Dados em análise:

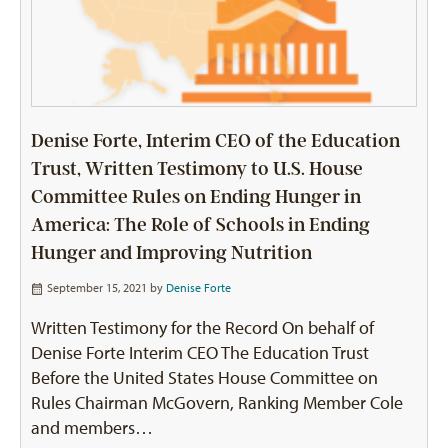
Denise Forte, Interim CEO of the Education
Trust, Written Testimony to U.S. House
Committee Rules on Ending Hunger in
America: The Role of Schools in Ending
Hunger and Improving Nutrition
September 15, 2021 by
Denise Forte
Written Testimony for the Record On behalf of
Denise Forte Interim CEO The Education Trust
Before the United States House Committee on
Rules Chairman McGovern, Ranking Member Cole
and members…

Descrição do exercício: Extraia das entradas todas as linhas que contenham a palavra "House", respeitando a distinção entre maiúsculas e minúsculas.

Resposta abaixo:
Trust, Written Testimony to U.S. House
Before the United States House Committee on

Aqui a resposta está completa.